By that time I thought "If it were possible to diff old and new scanner outputs and commit only actual changes...". But scanning speed wasn't the biggest problem anymore - we needed to improve search time next. At the beginning of April database schema change was committed and scanning became major issue again.

Next long-awaited feature was automatic recursion detection in the tree constructor. The source of the problem is that filesystem links are not always detectable by the client. Suppose you have a directory A and you create a symbolic link B in it pointed to A. Then SMB protocol client would see that B is just a plain directory and it has a subdirectory B and so on infinitely. If A has a huge subtree then it is copied each time SMB client enters B resulting very huge scanner output and of course big database workload. Solution was to calculate MD5 digest for each directory and compare against it's ancestors. If a match occurs then directory parent's MD5 is compared to that ancestor's MD5. Recursion is said to be detected if along the path to the root we find a chain of directories which MD5s are the same as of such chain moved to the end of the path (current directory) and overall number of items in that chain's directories is bigger than a certain threshold. The latter condition provides a scale for a chain size: from 1 if linked directory is large to the threshold if there is a directory with only one child - the link itself.

Recursion detection is very useful feature if there are shares with recursive links. But there are very few such shares in our environment.

The next idea was quite simple to implement: if two shares have the same SHA1 digest then keep only one copy of contents in the database. This was supposed to reduce amount of files in the database for hosts with same contents via both SMB and FTP. But in reality this wasn't very helpful since some changes can occur between SMB and FTP scanning and which is more frustrating when a filename is not good enough it is shown differently via SMB and FTP. The latter argument kicks the whole idea to the ground.

So the only last hope remained - to construct a diff against old contents. Compared to previous work this was a big task with a huge amount of new code in libuguu but it is finally done and currently is being tested on our installation.

Tree diffing is very straightforward: first the whole old tree is reconstructed from a file, then while constructing a new tree using protocol-dependent walker, tree constructor compares new contents against old ones. If a new directory is added (respectively an old one is deleted) tree constructor prints the whole subtree with prefix '+' (respectively '-'). Same goes for files.
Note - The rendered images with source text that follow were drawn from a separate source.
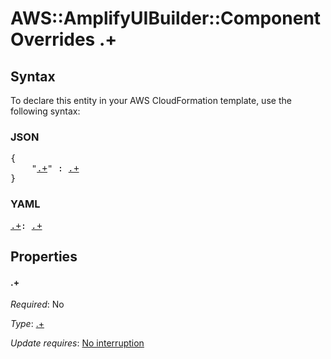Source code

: # AWS::AmplifyUIBuilder::Component Overrides .+

## Syntax

To declare this entity in your AWS CloudFormation template, use the following syntax:

### JSON

<pre>
{
    "<a href="#.+" title=".+">.+</a>" : <i><a href="overrides-.+.md">.+</a></i>
}
</pre>

### YAML

<pre>
<a href="#.+" title=".+">.+</a>: <i><a href="overrides-.+.md">.+</a></i>
</pre>

## Properties

#### \.+

_Required_: No

_Type_: <a href="overrides-.+.md">.+</a>

_Update requires_: [No interruption](https://docs.aws.amazon.com/AWSCloudFormation/latest/UserGuide/using-cfn-updating-stacks-update-behaviors.html#update-no-interrupt)
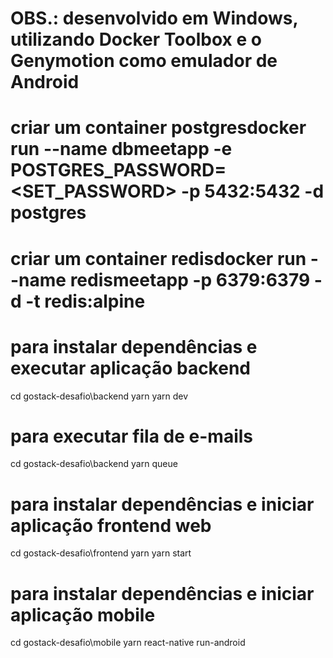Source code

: # OBS.: desenvolvido em Windows, utilizando Docker Toolbox e o Genymotion como emulador de Android

# criar um container postgresdocker run --name dbmeetapp -e POSTGRES_PASSWORD=<SET_PASSWORD> -p 5432:5432 -d postgres

# criar um container redisdocker run --name redismeetapp -p 6379:6379 -d -t redis:alpine

# para instalar dependências e executar aplicação backend
cd gostack-desafio\backend
yarn
yarn dev

# para executar fila de e-mails
cd gostack-desafio\backend
yarn queue

# para instalar dependências e iniciar aplicação frontend web
cd gostack-desafio\frontend
yarn yarn start

# para instalar dependências e iniciar aplicação mobile
cd gostack-desafio\mobile
yarn react-native run-android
If only size or number of items in a directory (or just size in case of a file) has been changed then only the directory (file) is printed with '*' modifier. Strictly speaking, output is a bit more complex to help further processing by the database updating script.

Dullness of the algorithm can be viewed in a situation when just some directory's name has been changed and that directory has a huge subtree. Then two trees will be presented in diff (one with '-' prefix and the other with '+'). However in uguu we keep tsvector of entire path for each file to allow searching in full paths. So we would have to update the entire subtree anyway.

Now uguu has scanners for FTP, SMB and WebDAV (the latter was written last weekend and is still quite unreliable). All of them use the tree constructor from libuguu and thus have all the features described above.

PS. Thanks Radist for pointing out some errors.